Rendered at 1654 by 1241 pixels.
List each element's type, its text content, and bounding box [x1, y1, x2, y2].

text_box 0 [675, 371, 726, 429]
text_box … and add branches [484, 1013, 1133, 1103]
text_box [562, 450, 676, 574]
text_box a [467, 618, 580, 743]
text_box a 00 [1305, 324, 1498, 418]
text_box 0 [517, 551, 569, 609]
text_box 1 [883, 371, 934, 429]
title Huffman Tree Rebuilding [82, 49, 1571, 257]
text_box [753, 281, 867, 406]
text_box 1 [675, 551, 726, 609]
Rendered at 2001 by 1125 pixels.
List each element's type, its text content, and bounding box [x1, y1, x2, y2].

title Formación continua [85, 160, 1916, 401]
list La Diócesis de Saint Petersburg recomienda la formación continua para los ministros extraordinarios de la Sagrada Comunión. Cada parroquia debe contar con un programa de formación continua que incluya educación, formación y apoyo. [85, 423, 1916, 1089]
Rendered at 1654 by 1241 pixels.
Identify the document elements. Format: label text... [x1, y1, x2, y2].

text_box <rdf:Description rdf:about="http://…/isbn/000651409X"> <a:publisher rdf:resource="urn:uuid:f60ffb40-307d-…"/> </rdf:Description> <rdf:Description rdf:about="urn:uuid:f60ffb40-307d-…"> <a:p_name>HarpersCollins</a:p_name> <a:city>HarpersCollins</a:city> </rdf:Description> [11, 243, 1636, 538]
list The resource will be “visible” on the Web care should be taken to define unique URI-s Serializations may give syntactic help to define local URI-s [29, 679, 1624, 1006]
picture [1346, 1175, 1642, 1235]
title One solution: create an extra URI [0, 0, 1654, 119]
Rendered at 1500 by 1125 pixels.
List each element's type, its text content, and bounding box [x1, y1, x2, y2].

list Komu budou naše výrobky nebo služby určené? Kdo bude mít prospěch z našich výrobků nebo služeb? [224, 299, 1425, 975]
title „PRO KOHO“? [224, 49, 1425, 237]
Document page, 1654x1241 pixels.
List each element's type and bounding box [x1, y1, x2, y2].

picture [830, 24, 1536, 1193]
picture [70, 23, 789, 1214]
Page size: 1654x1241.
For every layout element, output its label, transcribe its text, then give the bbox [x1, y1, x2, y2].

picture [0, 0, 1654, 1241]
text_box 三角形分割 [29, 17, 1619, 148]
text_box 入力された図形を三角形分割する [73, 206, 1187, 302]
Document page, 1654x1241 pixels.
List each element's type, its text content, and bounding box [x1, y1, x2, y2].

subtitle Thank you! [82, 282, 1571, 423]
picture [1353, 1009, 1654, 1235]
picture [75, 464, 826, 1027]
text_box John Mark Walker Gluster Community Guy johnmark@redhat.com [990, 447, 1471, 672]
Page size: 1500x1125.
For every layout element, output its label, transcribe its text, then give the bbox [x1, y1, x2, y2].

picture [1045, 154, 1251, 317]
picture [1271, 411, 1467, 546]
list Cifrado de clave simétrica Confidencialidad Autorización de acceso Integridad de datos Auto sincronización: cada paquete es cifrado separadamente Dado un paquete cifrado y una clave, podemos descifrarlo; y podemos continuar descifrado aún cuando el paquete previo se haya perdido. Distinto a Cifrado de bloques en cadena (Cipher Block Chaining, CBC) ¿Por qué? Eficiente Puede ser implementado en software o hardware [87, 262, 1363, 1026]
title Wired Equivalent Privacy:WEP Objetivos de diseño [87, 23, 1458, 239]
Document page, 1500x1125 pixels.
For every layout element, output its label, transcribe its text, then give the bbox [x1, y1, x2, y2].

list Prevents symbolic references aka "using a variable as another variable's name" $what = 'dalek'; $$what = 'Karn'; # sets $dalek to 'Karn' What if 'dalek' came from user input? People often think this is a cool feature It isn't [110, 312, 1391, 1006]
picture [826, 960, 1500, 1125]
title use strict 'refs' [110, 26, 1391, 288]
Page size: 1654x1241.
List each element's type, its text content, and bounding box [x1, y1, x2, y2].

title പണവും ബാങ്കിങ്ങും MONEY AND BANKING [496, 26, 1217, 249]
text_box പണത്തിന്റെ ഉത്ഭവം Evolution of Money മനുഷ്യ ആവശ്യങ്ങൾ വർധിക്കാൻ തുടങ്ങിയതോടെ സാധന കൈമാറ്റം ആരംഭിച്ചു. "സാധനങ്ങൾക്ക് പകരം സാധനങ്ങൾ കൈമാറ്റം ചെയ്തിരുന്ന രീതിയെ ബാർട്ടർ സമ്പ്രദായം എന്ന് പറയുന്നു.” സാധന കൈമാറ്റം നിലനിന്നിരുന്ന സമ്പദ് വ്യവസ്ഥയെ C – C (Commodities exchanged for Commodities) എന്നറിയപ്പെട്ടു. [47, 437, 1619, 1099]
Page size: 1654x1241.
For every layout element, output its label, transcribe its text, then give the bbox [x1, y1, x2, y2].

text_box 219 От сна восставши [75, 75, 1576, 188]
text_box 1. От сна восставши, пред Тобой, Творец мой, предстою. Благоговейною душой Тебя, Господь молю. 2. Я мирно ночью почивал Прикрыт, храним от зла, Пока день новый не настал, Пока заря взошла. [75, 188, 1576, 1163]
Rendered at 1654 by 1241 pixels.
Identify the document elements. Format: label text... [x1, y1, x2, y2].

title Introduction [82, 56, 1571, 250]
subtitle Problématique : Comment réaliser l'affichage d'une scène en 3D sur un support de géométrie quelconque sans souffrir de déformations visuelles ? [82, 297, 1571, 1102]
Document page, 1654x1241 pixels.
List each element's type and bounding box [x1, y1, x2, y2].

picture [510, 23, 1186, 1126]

#### [GOAL OF THE EXERCISE]
Retype the rows above, from the line containing "Page size: 1500x1125." down to the line containing "title use strict 'refs' [110, 26, 1391, 288]", including both, without changing a single character.

#### [EXPECTED OUTPUT]
Page size: 1500x1125.
For every layout element, output its label, transcribe its text, then give the bbox [x1, y1, x2, y2].

picture [1045, 154, 1251, 317]
picture [1271, 411, 1467, 546]
list Cifrado de clave simétrica Confidencialidad Autorización de acceso Integridad de datos Auto sincronización: cada paquete es cifrado separadamente Dado un paquete cifrado y una clave, podemos descifrarlo; y podemos continuar descifrado aún cuando el paquete previo se haya perdido. Distinto a Cifrado de bloques en cadena (Cipher Block Chaining, CBC) ¿Por qué? Eficiente Puede ser implementado en software o hardware [87, 262, 1363, 1026]
title Wired Equivalent Privacy:WEP Objetivos de diseño [87, 23, 1458, 239]
Document page, 1500x1125 pixels.
For every layout element, output its label, transcribe its text, then give the bbox [x1, y1, x2, y2].

list Prevents symbolic references aka "using a variable as another variable's name" $what = 'dalek'; $$what = 'Karn'; # sets $dalek to 'Karn' What if 'dalek' came from user input? People often think this is a cool feature It isn't [110, 312, 1391, 1006]
picture [826, 960, 1500, 1125]
title use strict 'refs' [110, 26, 1391, 288]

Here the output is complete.